● **Work task**
All the records that follow need to be reproduced exactly. Omit the images.

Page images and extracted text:

....

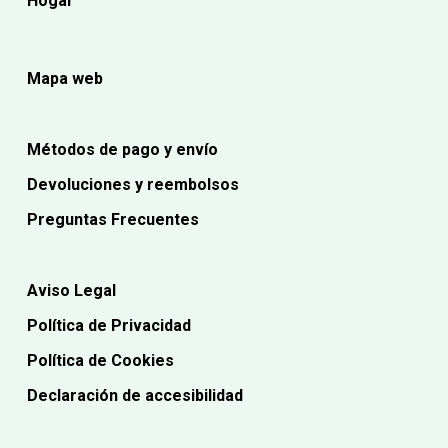
Hogar
Mapa web
Métodos de pago y envío
Devoluciones y reembolsos
Preguntas Frecuentes
Aviso Legal
Política de Privacidad
Política de Cookies
Declaración de accesibilidad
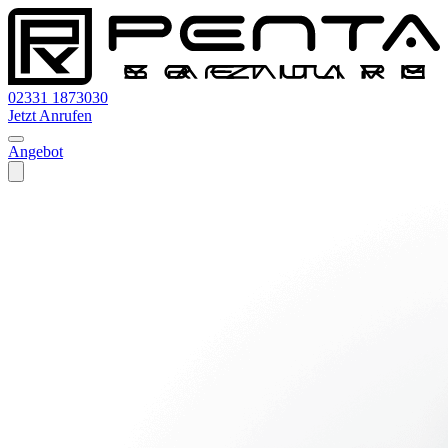
02331 1873030
Jetzt Anrufen
Angebot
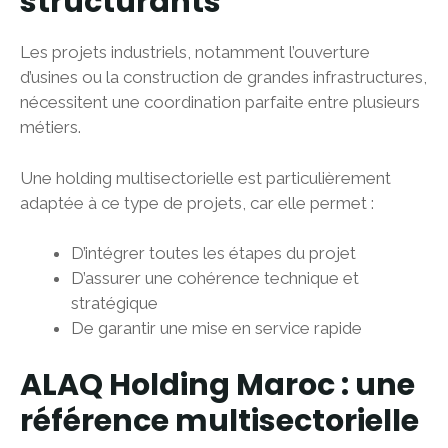
structurants
Les projets industriels, notamment l’ouverture
d’usines ou la construction de grandes infrastructures,
nécessitent une coordination parfaite entre plusieurs
métiers.
Une holding multisectorielle est particulièrement
adaptée à ce type de projets, car elle permet :
D’intégrer toutes les étapes du projet
D’assurer une cohérence technique et
stratégique
De garantir une mise en service rapide
ALAQ Holding Maroc : une
référence multisectorielle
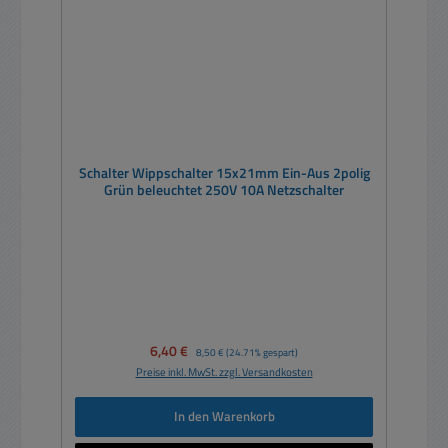
Schalter Wippschalter 15x21mm Ein-Aus 2polig
Grün beleuchtet 250V 10A Netzschalter
Verkaufspreis:
6,40 €
Regulärer Preis:
8,50 €
(24.71% gespart)
Preise inkl. MwSt. zzgl. Versandkosten
In den Warenkorb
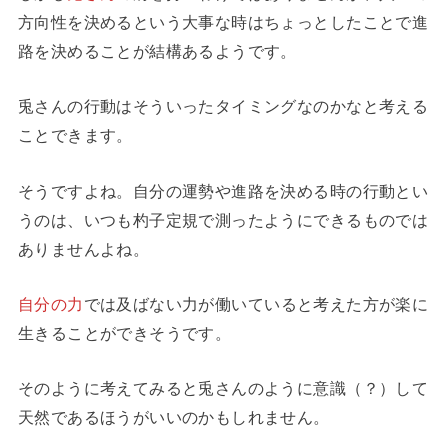
方向性を決めるという大事な時はちょっとしたことで進
路を決めることが結構あるようです。
兎さんの行動はそういったタイミングなのかなと考える
ことできます。
そうですよね。自分の運勢や進路を決める時の行動とい
うのは、いつも杓子定規で測ったようにできるものでは
ありませんよね。
自分の力
では及ばない力が働いていると考えた方が楽に
生きることができそうです。
そのように考えてみると兎さんのように意識（？）して
天然であるほうがいいのかもしれません。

....

● **Result for this task**
Hogar
Mapa web
Métodos de pago y envío
Devoluciones y reembolsos
Preguntas Frecuentes
Aviso Legal
Política de Privacidad
Política de Cookies
Declaración de accesibilidad
02331 1873030
Jetzt Anrufen
Angebot
structurants
Les projets industriels, notamment l’ouverture
d’usines ou la construction de grandes infrastructures,
nécessitent une coordination parfaite entre plusieurs
métiers.
Une holding multisectorielle est particulièrement
adaptée à ce type de projets, car elle permet :
D’intégrer toutes les étapes du projet
D’assurer une cohérence technique et
stratégique
De garantir une mise en service rapide
ALAQ Holding Maroc : une
référence multisectorielle
Schalter Wippschalter 15x21mm Ein-Aus 2polig
Grün beleuchtet 250V 10A Netzschalter
Verkaufspreis:
6,40 €
Regulärer Preis:
8,50 €
(24.71% gespart)
Preise inkl. MwSt. zzgl. Versandkosten
In den Warenkorb
方向性を決めるという大事な時はちょっとしたことで進
路を決めることが結構あるようです。
兎さんの行動はそういったタイミングなのかなと考える
ことできます。
そうですよね。自分の運勢や進路を決める時の行動とい
うのは、いつも杓子定規で測ったようにできるものでは
ありませんよね。
自分の力
では及ばない力が働いていると考えた方が楽に
生きることができそうです。
そのように考えてみると兎さんのように意識（？）して
天然であるほうがいいのかもしれません。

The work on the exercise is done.